If memory serves the coffee capsules DRM is easily broken since it relies on printed code on the surface of the thing. So basically it’s much like any other DRM (easily bypassed the second it comes live). The only way companies managed to keep it somewhat alive is by doing what Sony did which is going after the ones tinkering with their DRM which is the worrisome part because even if breaking DRM for educational purposes may be seen as ok they simply destroy the persons behind such initiatives with lawsuits.

In any case I’ll just treat my physical goods with DRM the same way I treat online ones nowadays: I’ll stay away. The moment the amount of people realizing how damaging such DRM can be start voting with their wallets we’ll see DRM going belly up.

Anonymous Coward says:

Re: Re:

I agree but the problem can arise when there are (broad) patents involved that prevent competitors from making similar products hence forcing you to go to that specific manufacturer for the product. But that’s a different issue altogether.

“Yet a black-letter rule of “per se lawfulness” that necessarily prohibited competitors from challenging product re-designs based on facial claims of technological innovation would, in this author’s judgment, go too far in the other direction.”

## WORK INSTRUCTION
Pick up the comment thread on DRM above and keep it going after its last sentence.

## RECORDED INFORMATION
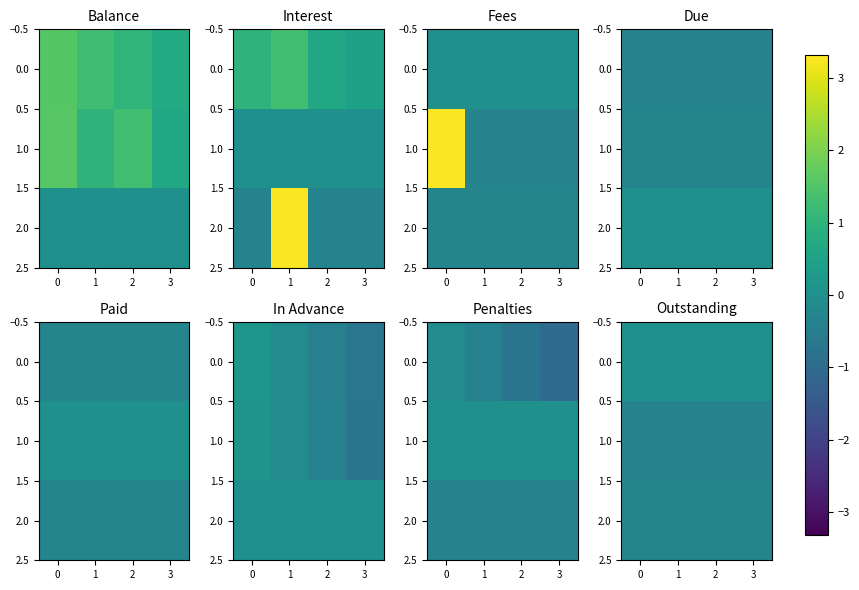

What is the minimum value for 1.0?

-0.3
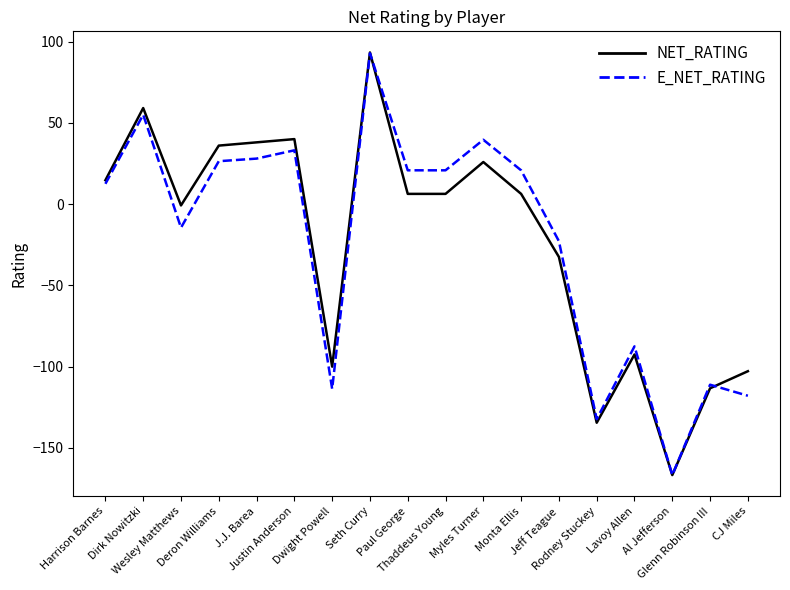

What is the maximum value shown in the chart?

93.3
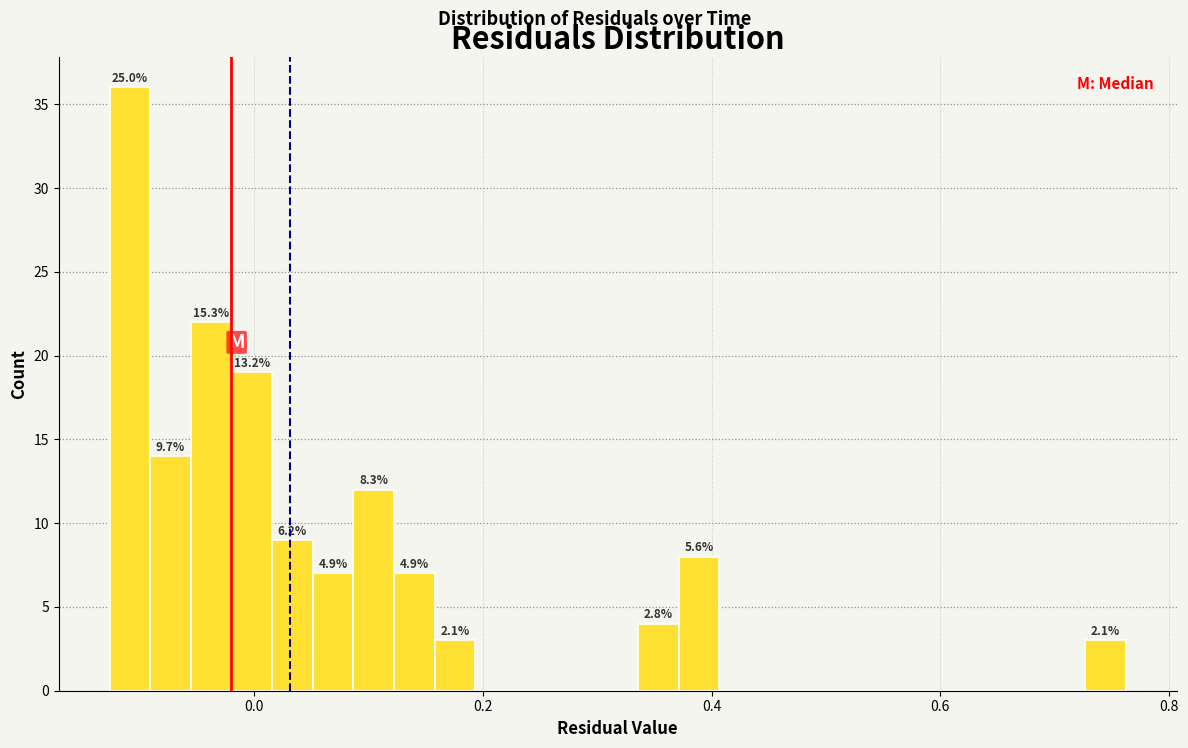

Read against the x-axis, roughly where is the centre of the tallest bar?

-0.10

## RESULT
Provided there are no laws (ie: no stupid patents) preventing competitors from making similar products then the solution would be for the market to simply find another product.

“antitrust case, competition law was a bit schizophrenic when it came to the question of interoperability.”

For something simple like coffee makers a manufacturer can even advertise the interoperable nature of their product. Consumers can then choose those that do.

These anti-competitive issues over coffee makers really divert from the big picture. I don’t really see coffee makers as a huge problem when it comes to monopolists. There are much bigger problems like cable/phone/internet companies (ie:TWC buying exclusivity to the Dodgers) and taxi cab monopolists (ie: limited medallions), among many other issues that the legal system needs to address. All this coffee maker DRM thing is simply a way the legal system can grandstand the alleged usefulness of anti-competitive/antitrust laws while really making little real use of them.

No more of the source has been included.